(Dataset entries)
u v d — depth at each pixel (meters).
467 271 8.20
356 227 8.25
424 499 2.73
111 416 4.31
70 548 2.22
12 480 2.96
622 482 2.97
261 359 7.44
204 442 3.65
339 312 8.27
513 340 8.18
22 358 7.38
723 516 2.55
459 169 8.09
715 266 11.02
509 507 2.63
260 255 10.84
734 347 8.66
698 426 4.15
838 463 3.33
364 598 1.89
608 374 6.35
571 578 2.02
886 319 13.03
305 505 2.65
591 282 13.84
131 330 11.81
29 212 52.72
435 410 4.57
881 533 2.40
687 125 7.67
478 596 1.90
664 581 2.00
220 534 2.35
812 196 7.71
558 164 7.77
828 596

▶ [Task] Starting with the line that contains "204 442 3.65", restate every line through the end of the records above, exactly and with no other lines.

▶ [Task result]
204 442 3.65
339 312 8.27
513 340 8.18
22 358 7.38
723 516 2.55
459 169 8.09
715 266 11.02
509 507 2.63
260 255 10.84
734 347 8.66
698 426 4.15
838 463 3.33
364 598 1.89
608 374 6.35
571 578 2.02
886 319 13.03
305 505 2.65
591 282 13.84
131 330 11.81
29 212 52.72
435 410 4.57
881 533 2.40
687 125 7.67
478 596 1.90
664 581 2.00
220 534 2.35
812 196 7.71
558 164 7.77
828 596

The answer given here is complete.